I hope that out of situations like this, the result is more neighborhood businesses, rather than folks protesting and demanding that they are somehow entitled to be ferried to businesses in other neighborhoods.

Along that same line, last night we ate at 7 Leguas, which, although we didn’t walk to it, we *could* have chosen to walk. It would have taken a while. Perhaps we need to make a more concerted effort to go to businesses that we can walk to, and choose to walk to them. I walked farther than that for dinner in Amsterdam earlier this week.

Zoning and Driving

We Americans drive too much. We drive to the grocery store. We drive to the pub. We drive to the school bus stop.

A week or two ago, I made a connection between several things that had been bothering me a lot lately, and something clicked. Should have been obvious, I suppose.

All the locally-owned businesses in Lexington are gradually going out of business and being replaced by mega-stores and national chains. Why is this? Many factors are at work, of course, but a very significant one is the zoning laws. I have to drive to the grocery store, because it’s so far away.

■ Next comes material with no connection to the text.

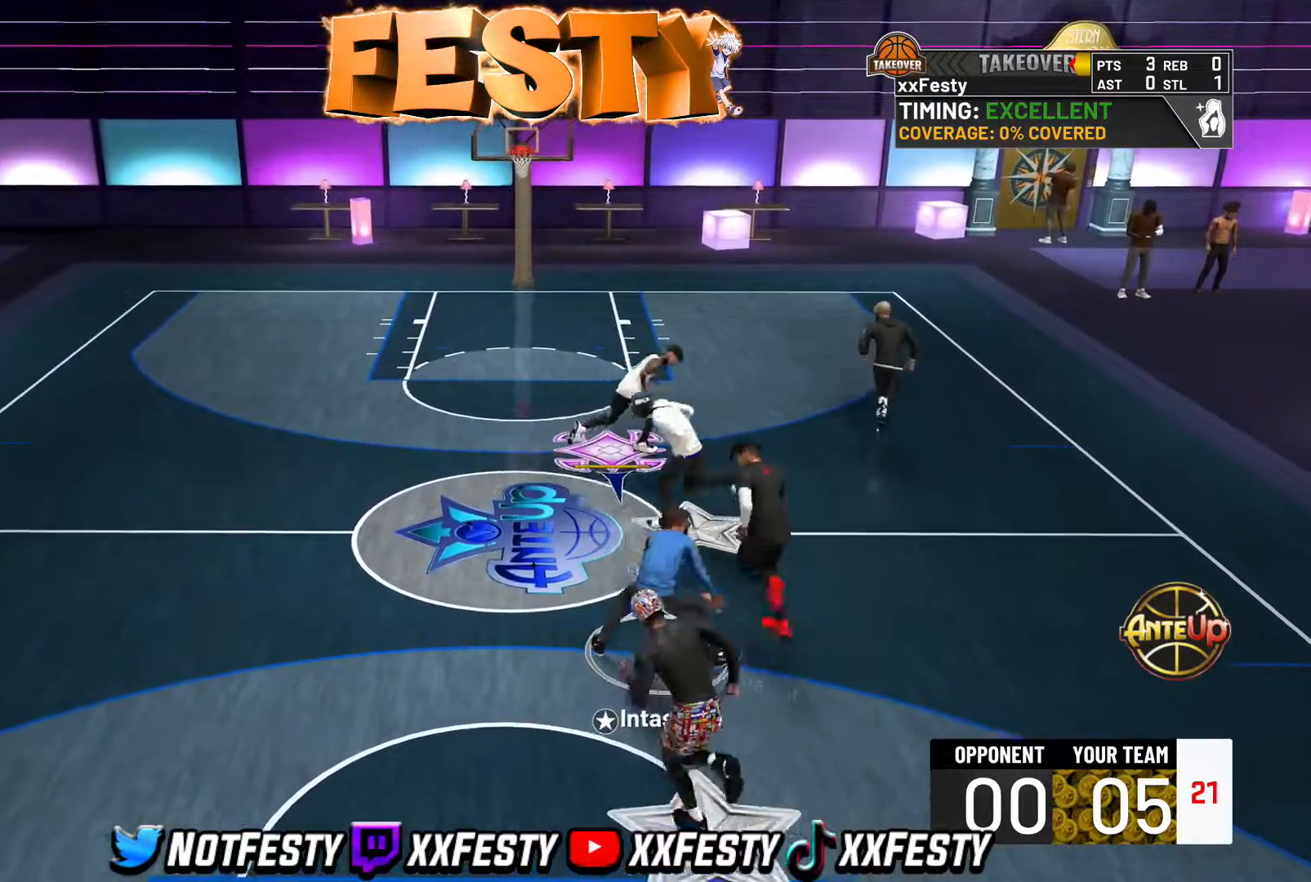
{"buttons": [], "left_stick": "up", "right_stick": "center", "events": [[100, "CROSS", "down"], [183, "R2", "down"], [200, "CROSS", "up"], [300, "CROSS", "down"], [333, "R2", "up"], [350, "L2", "up"], [400, "CROSS", "up"], [467, "left_stick", "up"]]}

It’s so far away because where I live is zoned residential, and it’s a long way to the nearest place that’s zoned for grocery stores. And so, if I’m going to go all that way, I might as well do all my shopping in one place. So I favor the large mega-grocery store, rather than Fletcher’s Meat Market (which has gone out of business) or the produce wagon on the corner (which has moved to the corner of busier roads).

One of the things that I love so much about England, and much of Europe in general, is the tiny, privately owned stores, offering just a handful of products, and doing it really well. So I can go to the butcher and the baker and the candlestick maker, and know that they take pride in their store. And since they’re just around the corner, I can walk to them and not feel like I have to drive to Walmart where I can buy everything, and it’s all from China.

Zoning laws could, possibly, be reformed, and, indeed, it may become necessary as fuel prices continue to rise. But it could take generations before there there are neighborhood stores again, because we’ve just gotten into a certain way of living.

Not so long ago, folks went down to the local diner or pub, and talked to their neighbors. I don’t know any of my neighbors, except, vaguely, those with kids the same age as our kids. And even then, I can’t say I’ve ever actually talked with any of them about anything but when the kid is coming over for dinner or a sleepover, and when they’ll be back home.

So, there you go. Now that I have something to blame it on, it’s all better. That’s what life is about – blame and recriminations. Particularly if I can blame it on the government.